Яркевича часто называют русофобом, и опять же другая, русофобская публика почему-то принимает его за своего кумира. Но он был не русофоб. Я знал его близко, и я отвечаю за свои слова. Русским не стоит оскорбляться Яркевичем, а одиозным патриотам ненавидеть его, он сделал для них больше, чем кто-либо другой. Он проверил нас, русских, на прочность. Выдержим ли мы его едкие, веселые и скандальные издевательства над самими собой или рухнем от его «смертельных оскорблений». И хорошо, если бы рухнули со своих костылей дураки со своими помпезными идеалами. Узколобые патриоты, неспособные на смелость и ясность сознания, что нам давно уже пора что-то делать с нашим новым русским, а не цепляться за старое.

====================

* **ЗАДАНИЕ A**
Выпишите из отрывка о Яркевиче выше все прилагательные, которые стоят при слове «издевательства».
* **ЗАДАНИЕ B**
Пожалуйста, допишите следующую часть отрывка о Яркевиче, начав сразу после его последнего предложения.

* **БЛОК ДАННЫХ**
====================

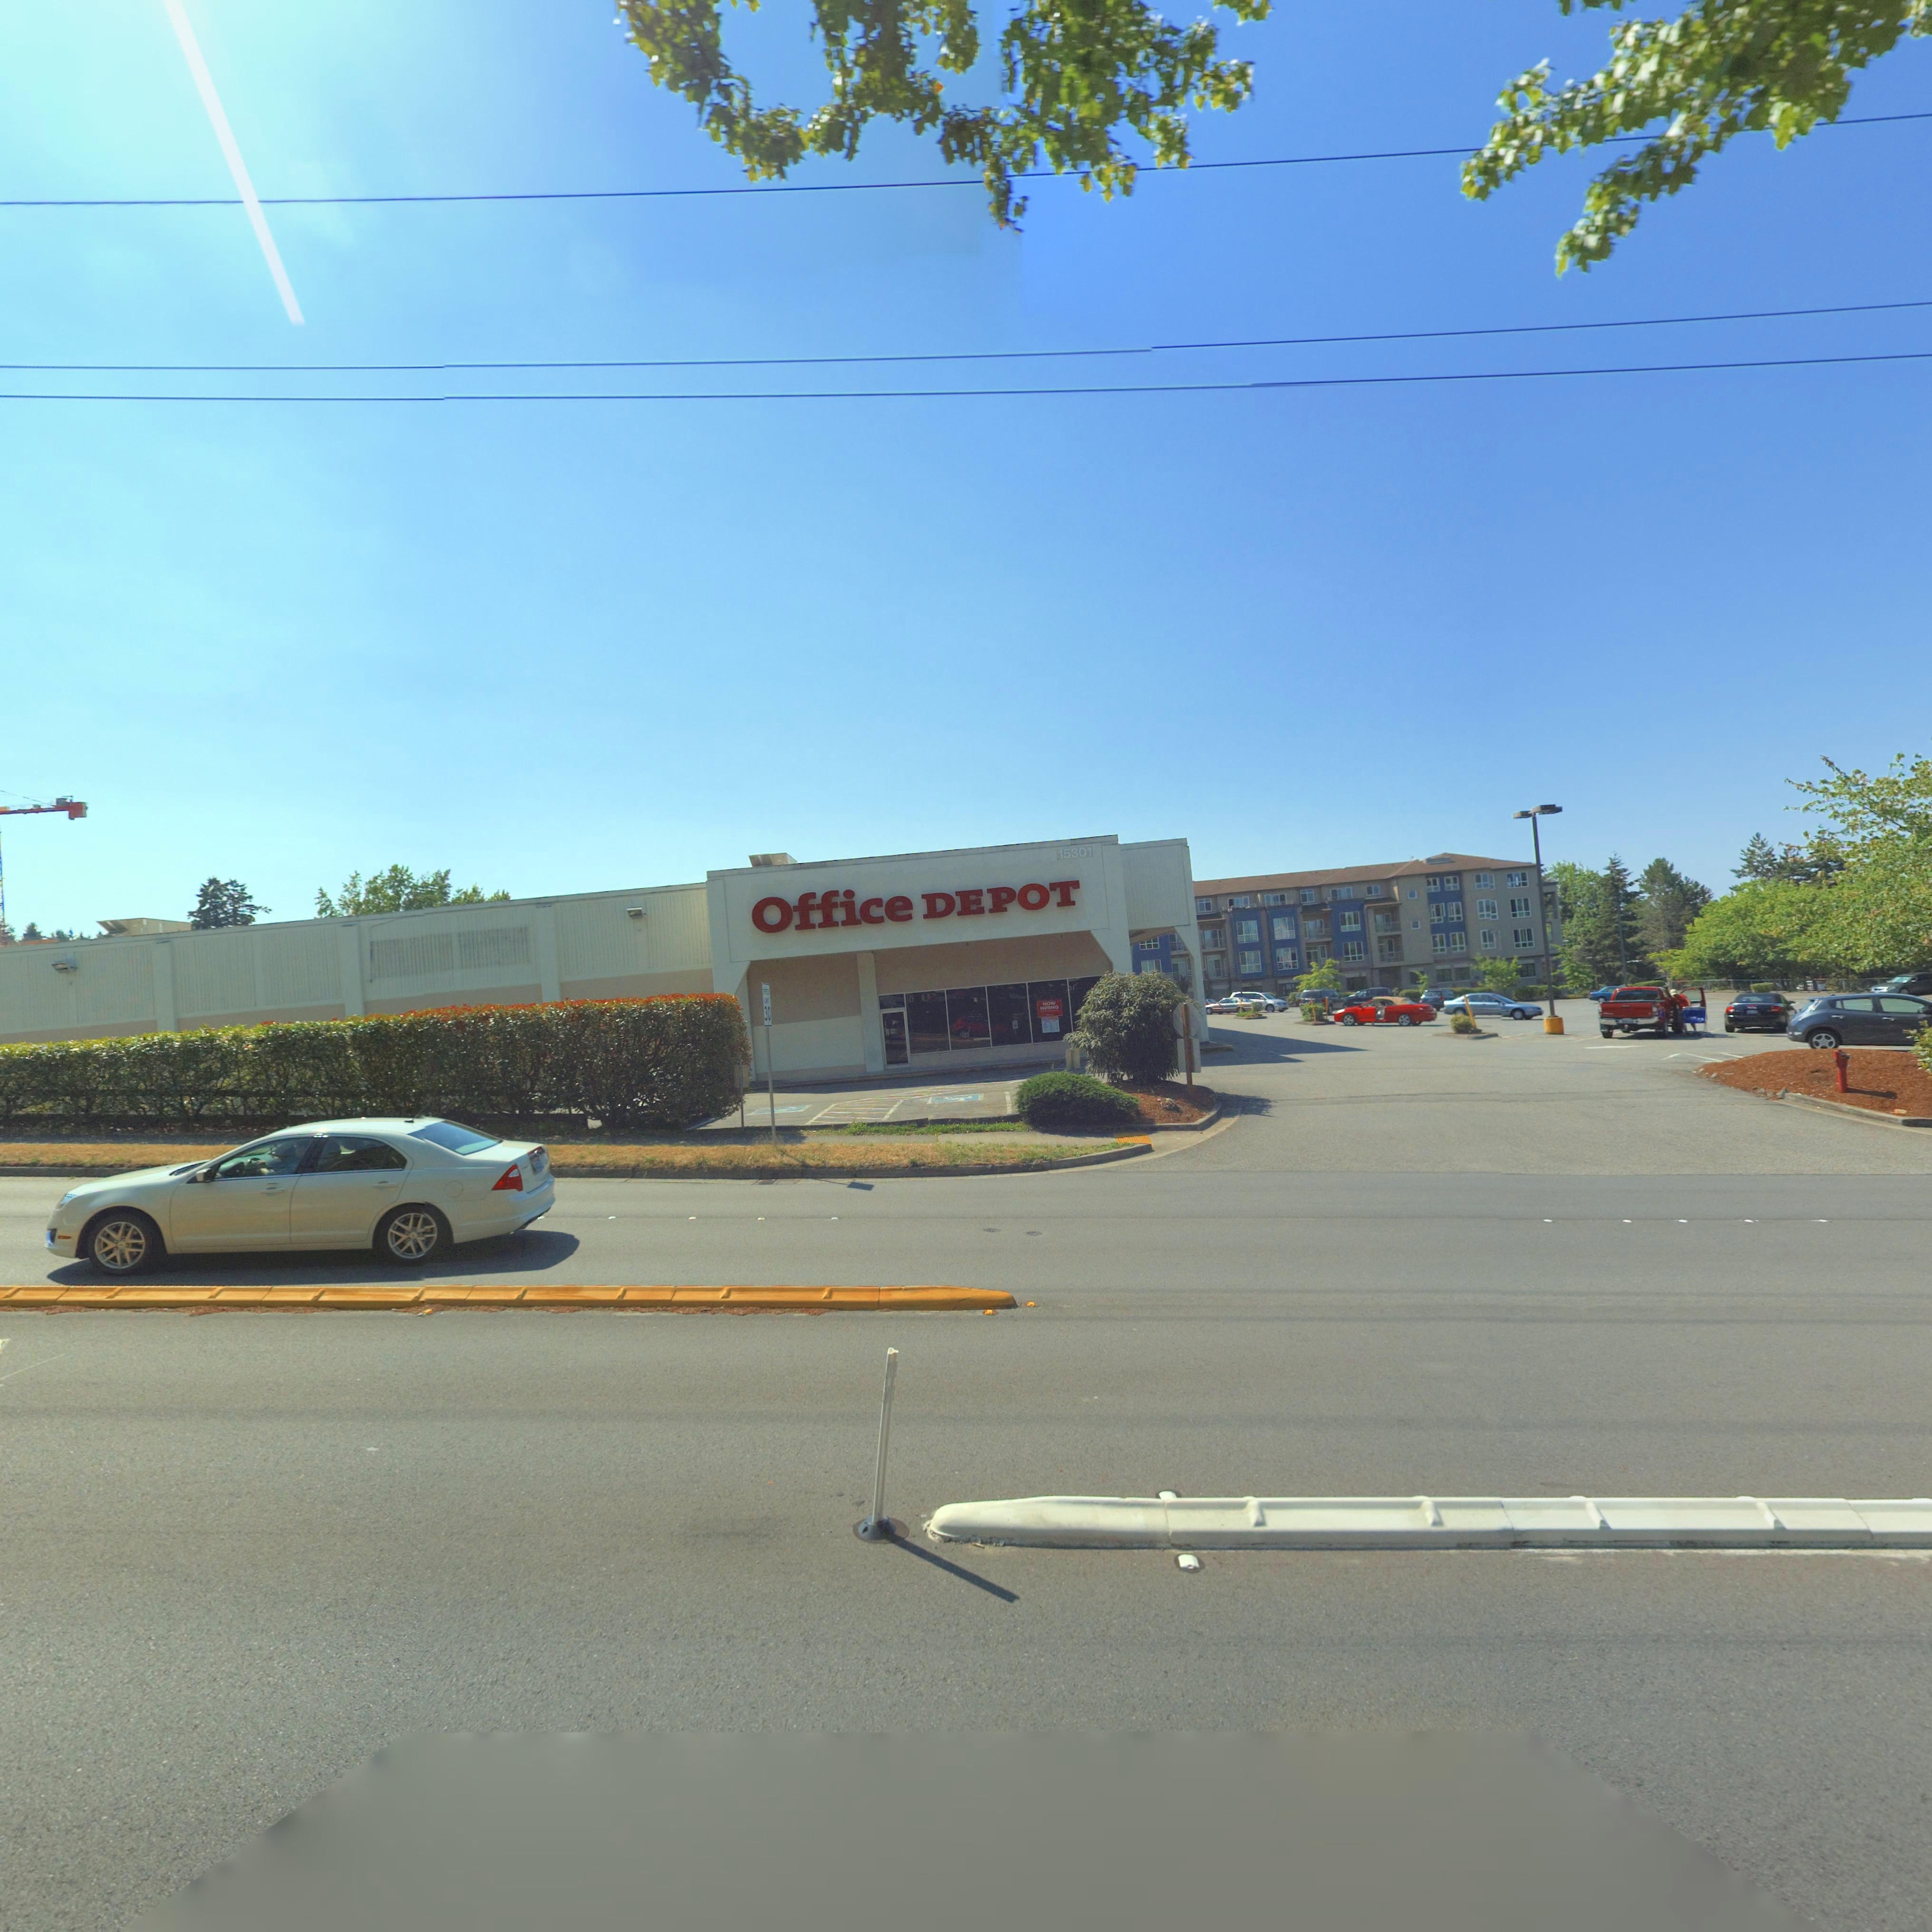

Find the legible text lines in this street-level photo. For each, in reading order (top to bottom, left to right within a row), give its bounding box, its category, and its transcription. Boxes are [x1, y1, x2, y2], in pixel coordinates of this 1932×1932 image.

[751, 880, 1081, 934] BusinessName: Office DEPOT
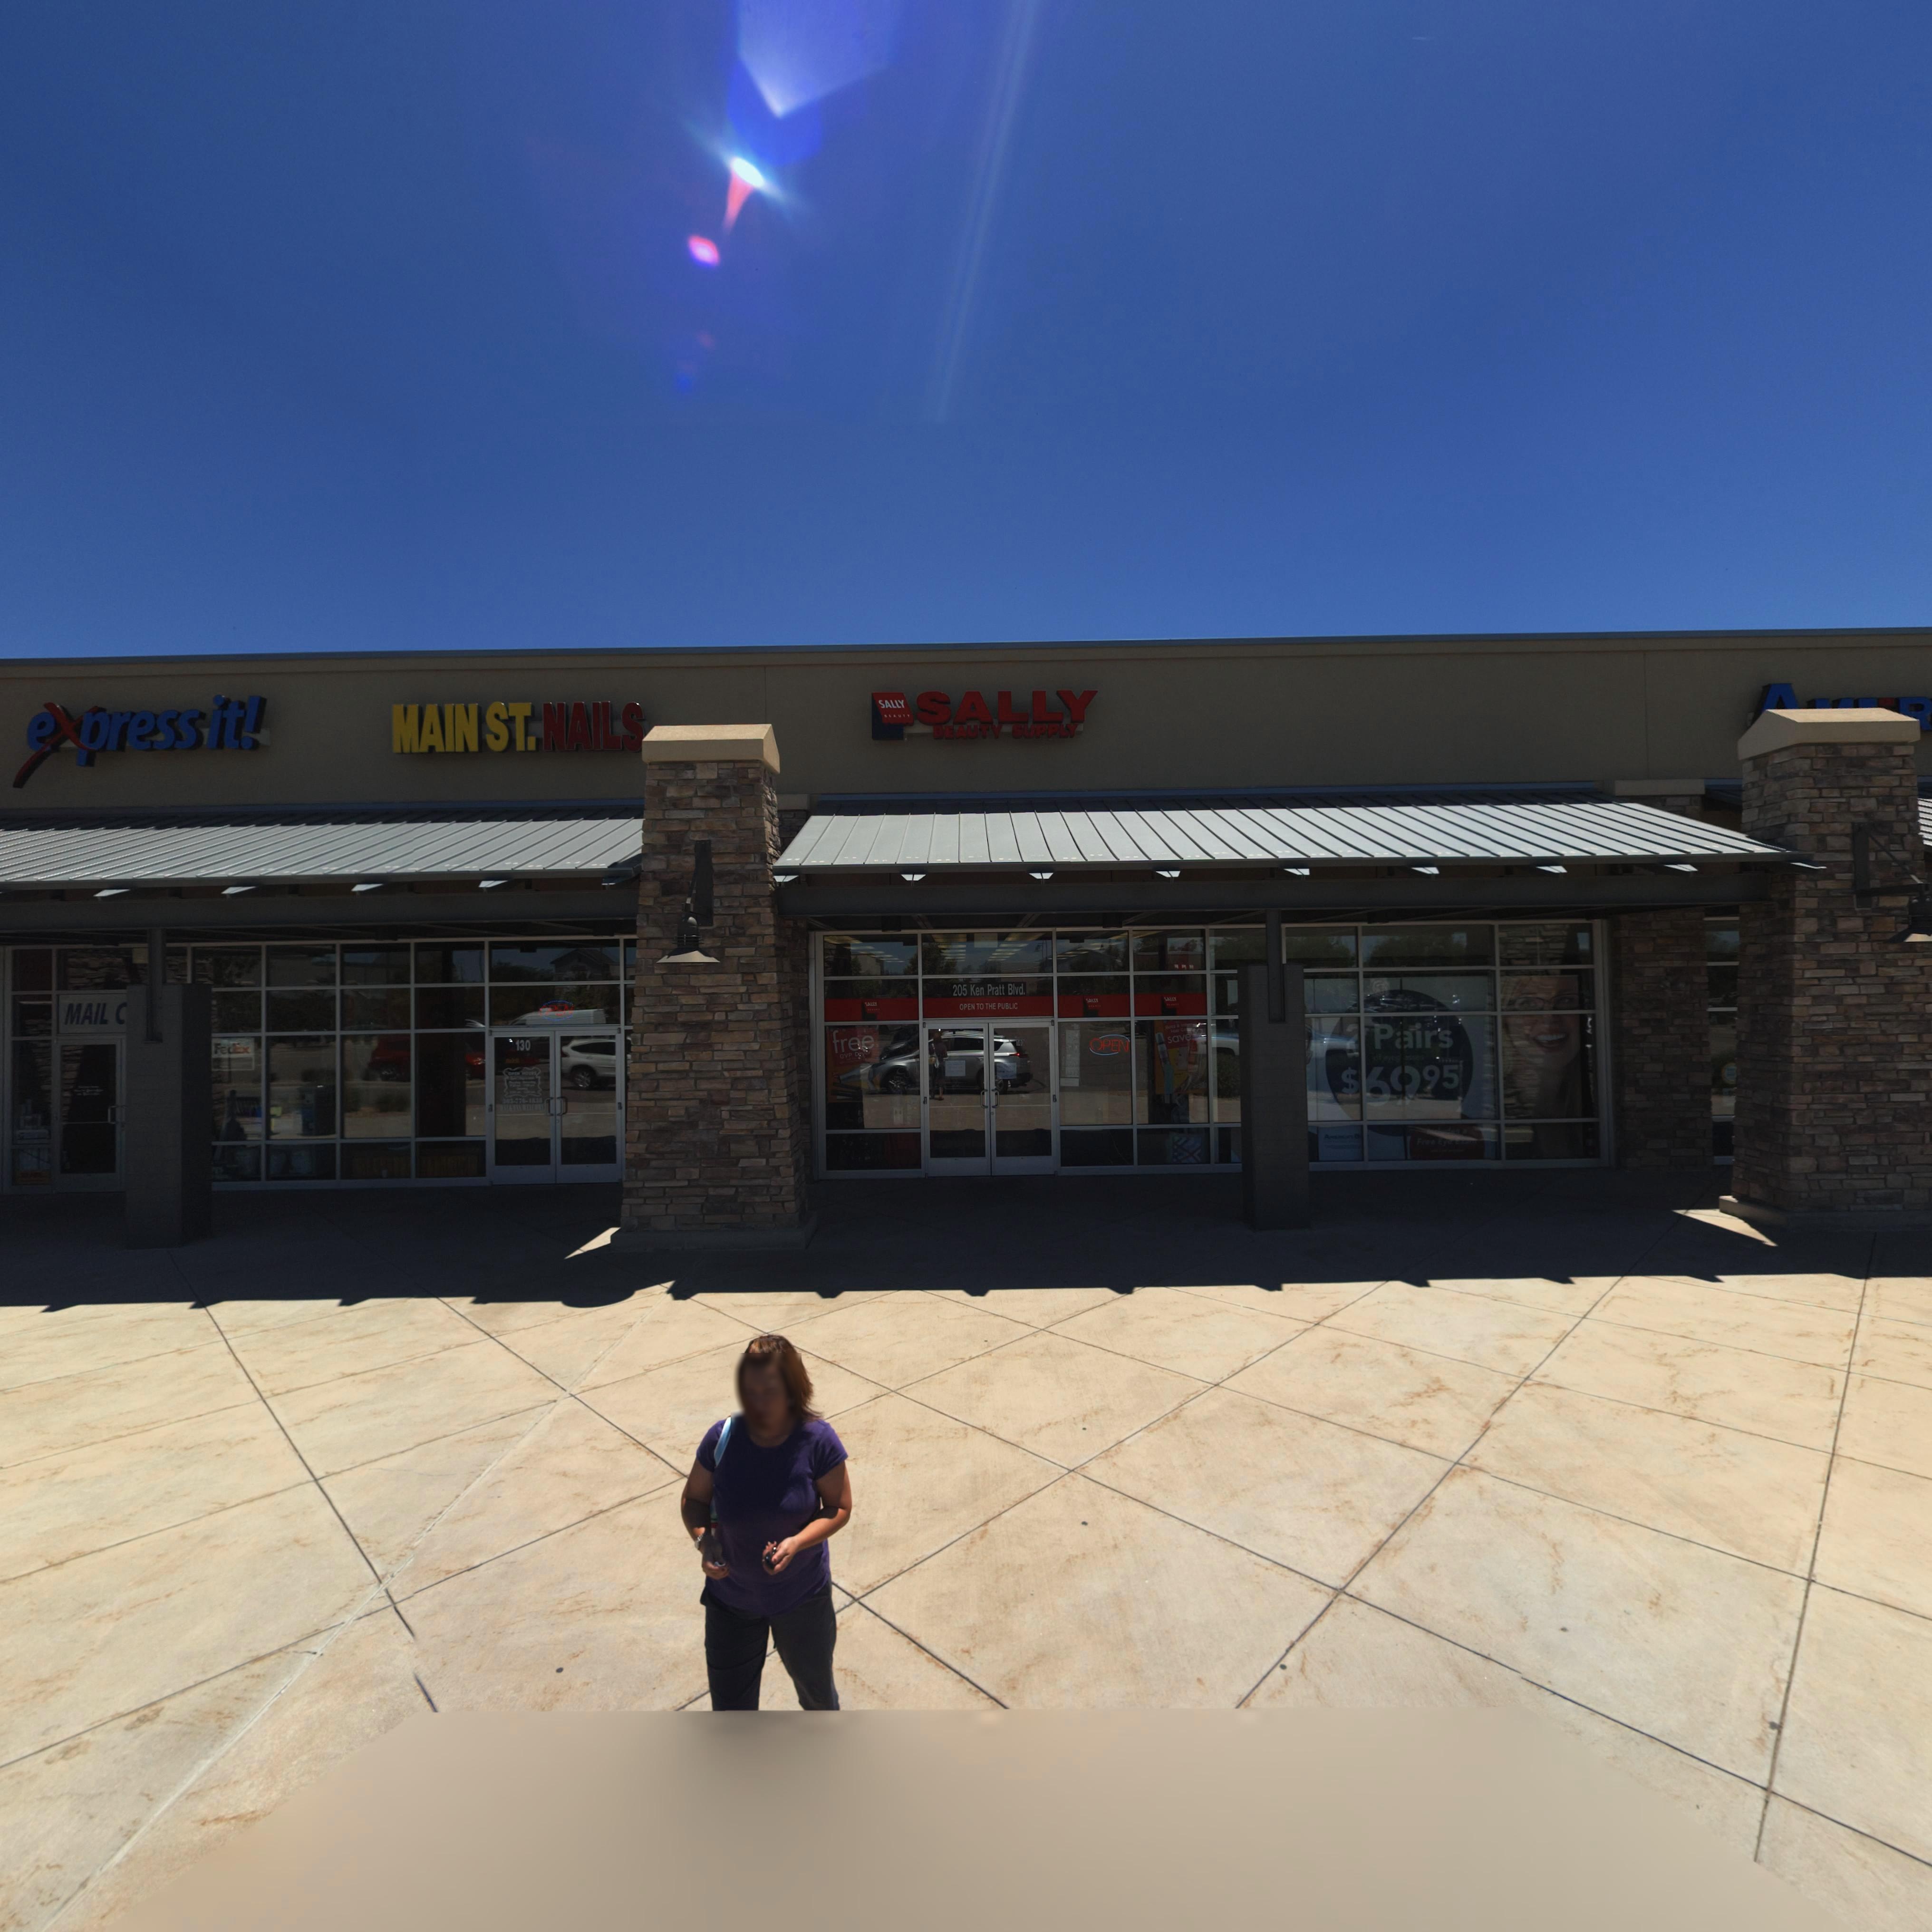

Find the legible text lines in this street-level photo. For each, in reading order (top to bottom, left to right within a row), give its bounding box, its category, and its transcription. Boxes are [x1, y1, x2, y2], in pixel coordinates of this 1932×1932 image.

====================

* **ОТВЕТ A**
едкие, веселые, скандальные

* **ОТВЕТ B**
Русское – это самобытный процесс и самобытная энергия; это прежде всего пластичность и открытость. А империя – это потом, империя – это уже исторические частности. Игоря Яркевича принято называть постмодернистом. Ну да, кто бы спорил. Но Яркевич – в каком-то смысле – и традиционалист. Только это другая, перевернутая, негативная, комическая традиция, к какой принадлежал и автор «Дон Кихота». Яркевич вывел на сцену антигероя, который во времена всеобщности откровенно занимался самоудовлетворением и не боялся отходов деятельности своего организма. Тем самым Яркевич противопоставлял коллективному – индивида и делал большую русскую работу по освобождению от закрепощающих личность коллективных догматов. Сам он был яркий человек и любил людей незаурядных. Веселый нигилист и пьяница, наверное, даже и алкоголик, что для русского писателя похвала. И даже в гробу лежал, как кто-то сказал, с насмешкой. Наверное, он устал от борьбы. Что ж, все мы когда-то устаем от борьбы. Да и не в борьбе дело.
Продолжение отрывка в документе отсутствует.